Le GNL, dont le prix est bas depuis plusieurs années notamment en raison d'une augmentation des productions en provenance des États-Unis, d'Australie ou du Qatar, - les trois principaux exportateurs de GNL -, devrait donc avoir ses faveurs. Ce serait vrai si Engie se contentait de l’importer et de le distribuer. Or le groupe avait investi dans la liquéfaction, le transport et le négoce international, des opérations qui coûtent cher et plombent la rentabilité, surtout comparées au pipegaz, qui arrive gazeux de Russie ou de Norvège. C’est de ces activités dont il veut se désengager. Mais "à ce stade, il ne peut être garanti que les discussions engagées avec les contreparties, notamment Total, permettront d'aboutir à un accord", indique Engie dans un communiqué.
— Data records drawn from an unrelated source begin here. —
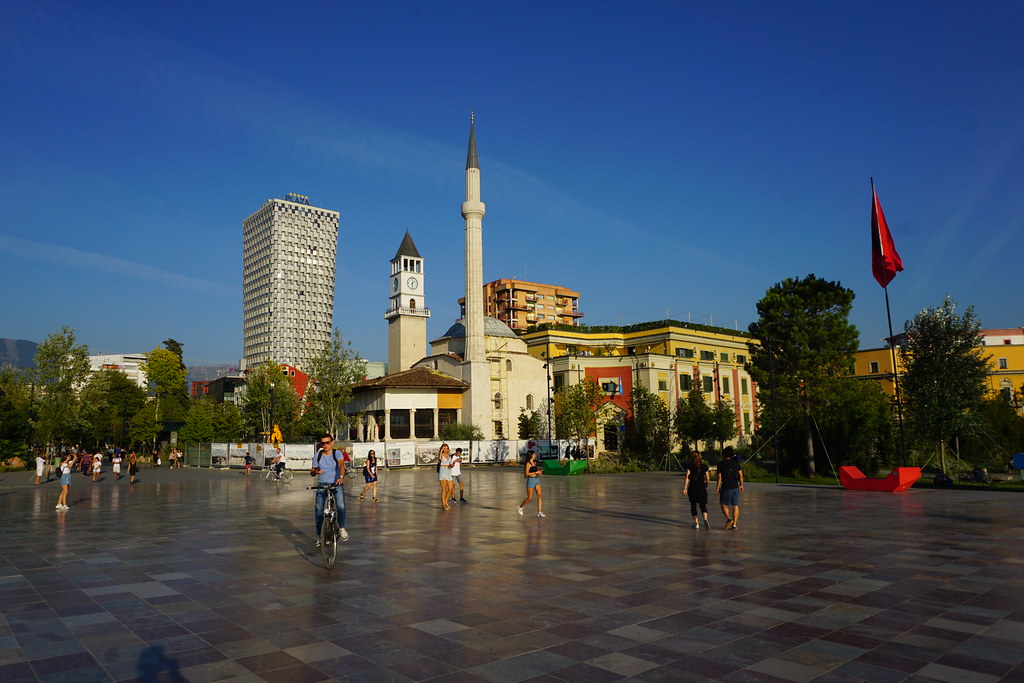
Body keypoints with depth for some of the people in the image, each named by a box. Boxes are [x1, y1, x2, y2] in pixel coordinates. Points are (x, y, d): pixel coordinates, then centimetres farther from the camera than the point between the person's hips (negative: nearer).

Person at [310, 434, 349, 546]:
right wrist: (315, 471, -16)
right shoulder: (317, 455, 5)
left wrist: (341, 477, -41)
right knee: (318, 509, -8)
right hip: (322, 485, 2)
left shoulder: (337, 453, -3)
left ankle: (342, 528, 1)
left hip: (336, 484, -2)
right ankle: (318, 535, 7)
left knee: (341, 506, -21)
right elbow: (311, 472, 9)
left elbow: (341, 464, -22)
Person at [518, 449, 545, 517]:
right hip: (531, 480, -7)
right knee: (530, 498, -1)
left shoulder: (535, 463, 12)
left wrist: (539, 472, 5)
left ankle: (539, 512, -4)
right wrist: (536, 472, -18)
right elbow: (527, 473, -17)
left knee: (539, 496, -4)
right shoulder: (528, 463, -12)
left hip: (537, 480, 7)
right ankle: (520, 507, 22)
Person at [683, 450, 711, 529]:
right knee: (703, 505, 8)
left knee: (693, 506, 12)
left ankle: (696, 523, 11)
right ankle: (705, 519, -17)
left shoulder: (690, 466, -3)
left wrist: (684, 488, -13)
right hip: (702, 488, 1)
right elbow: (708, 478, 6)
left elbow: (687, 477, -12)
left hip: (692, 488, -1)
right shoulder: (704, 466, 2)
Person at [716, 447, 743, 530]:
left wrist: (718, 487, 3)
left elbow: (719, 477, -6)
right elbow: (741, 475, 2)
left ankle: (729, 518, -13)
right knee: (735, 506, 8)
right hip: (735, 487, 3)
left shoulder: (721, 464, -6)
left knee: (724, 505, 9)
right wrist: (741, 485, 13)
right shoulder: (736, 463, 3)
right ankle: (734, 524, 5)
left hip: (726, 488, -3)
Sécuriser les routes du gaz

La priorité d’Engie n’est pas là. "Le gaz va devenir vert, mais on n’en est pas encore là", rappelle Pierre Chareyre. La France, qui ne produit pas de gaz fossile, doit donc continuer à en importer. "Or la production domestique de l’Europe en gaz va baisser. Les champs de mer du Nord s’épuisent. L’Europe va devenir de plus en plus dépendante des importations", explique Pierre Chareyre. Pour lui il est urgent "de sécuriser les routes du gaz, qui sont très convoitées". Il faut surtout qu’Engie diversifie ses sources d’approvisionnement, en les équilibrant. "Aucun des cinq pays qui sont nos principales sources ne dépasse 25 % de nos approvisionnements", précise Pierre Chareyre.
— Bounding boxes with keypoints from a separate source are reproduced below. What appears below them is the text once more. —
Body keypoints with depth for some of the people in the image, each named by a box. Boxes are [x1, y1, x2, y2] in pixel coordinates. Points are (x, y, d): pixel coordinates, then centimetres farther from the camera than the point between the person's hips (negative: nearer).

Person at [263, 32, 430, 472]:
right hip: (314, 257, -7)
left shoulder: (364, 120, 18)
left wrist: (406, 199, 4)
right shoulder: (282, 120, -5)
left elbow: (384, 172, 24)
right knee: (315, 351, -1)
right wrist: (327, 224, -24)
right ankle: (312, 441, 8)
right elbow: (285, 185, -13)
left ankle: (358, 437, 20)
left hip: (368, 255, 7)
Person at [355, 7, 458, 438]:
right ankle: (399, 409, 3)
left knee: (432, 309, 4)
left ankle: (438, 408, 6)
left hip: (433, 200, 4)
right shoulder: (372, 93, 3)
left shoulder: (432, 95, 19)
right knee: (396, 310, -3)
Engie mise donc sur le gaz d’Azerbaïdjan, qui sera acheminé grâce à un nouveau gazoduc actuellement en construction. Le Français mise aussi beaucoup sur Nord Stream 2, un projet qui doit doubler le gazoduc Nord Stream 1 de 1 250 km, qui relie Wyborg (Russie) à Greifswald (Allemagne), via la mer baltique. Il doit coûter 9,5 milliards d’euros, financés à 50 % par cinq groupes européens, le Français Engie, les Allemands Uniper (ex-EON) et Wintershall (BASF), l'Autrichien OMV et l'Anglo-Néerlandais Shell. C’est la solution qu’a trouvé Gazprom, qui restera opérateur à 100 % du projet, pour contourner les sanctions américaines suite à l'ingérence de Moscou en Ukraine et qui l’empêchent de lever des financements à long terme.
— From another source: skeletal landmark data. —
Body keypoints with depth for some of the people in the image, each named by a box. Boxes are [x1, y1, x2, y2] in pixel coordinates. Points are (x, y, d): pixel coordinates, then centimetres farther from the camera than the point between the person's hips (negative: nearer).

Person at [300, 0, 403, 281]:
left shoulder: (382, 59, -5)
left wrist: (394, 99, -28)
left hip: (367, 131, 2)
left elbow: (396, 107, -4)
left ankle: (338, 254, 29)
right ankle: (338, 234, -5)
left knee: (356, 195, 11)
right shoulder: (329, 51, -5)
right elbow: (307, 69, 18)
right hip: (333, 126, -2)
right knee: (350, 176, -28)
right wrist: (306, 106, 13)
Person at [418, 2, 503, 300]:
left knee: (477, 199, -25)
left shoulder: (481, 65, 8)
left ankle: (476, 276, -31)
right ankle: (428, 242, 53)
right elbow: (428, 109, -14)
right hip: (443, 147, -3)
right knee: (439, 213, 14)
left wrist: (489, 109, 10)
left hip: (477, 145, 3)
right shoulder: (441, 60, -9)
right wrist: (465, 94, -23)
"Nord Stream 2 va se faire"

Le projet fait débat. La Pologne demande à l’Europe de tout faire pour l'empêcher de se développer. "Mais même si globalement la Commission européenne est opposée au projet, un avis juridique du Conseil a statué qu’elle n’avait pas mandat pour intervenir sur ce dossier", explique Pierre Chareyre. Le Danemark aussi pourrait s’opposer à ce que le gazoduc passe sur ses eaux territoriales. Selon Engie, Le Danemark serait piloté par les États-Unis qui voient en Nord Stream 2 un concurrent à leur GNL. "Mais si le Danemark vote la loi, une voie de contournement est déjà prévue", explique Pierre Chareyre. Seules les sanctions directes des États-Unis sur les entreprises finançant le projet pourraient donc stopper le projet. "Aujourd’hui la situation n’est pas figée. On ne sait pas comment les sanctions seront appliquées, explique encore Pierre Chareyre. Mais ma conviction est que ce gazoduc est utile pour l’Europe et qu’il va continuer à se faire."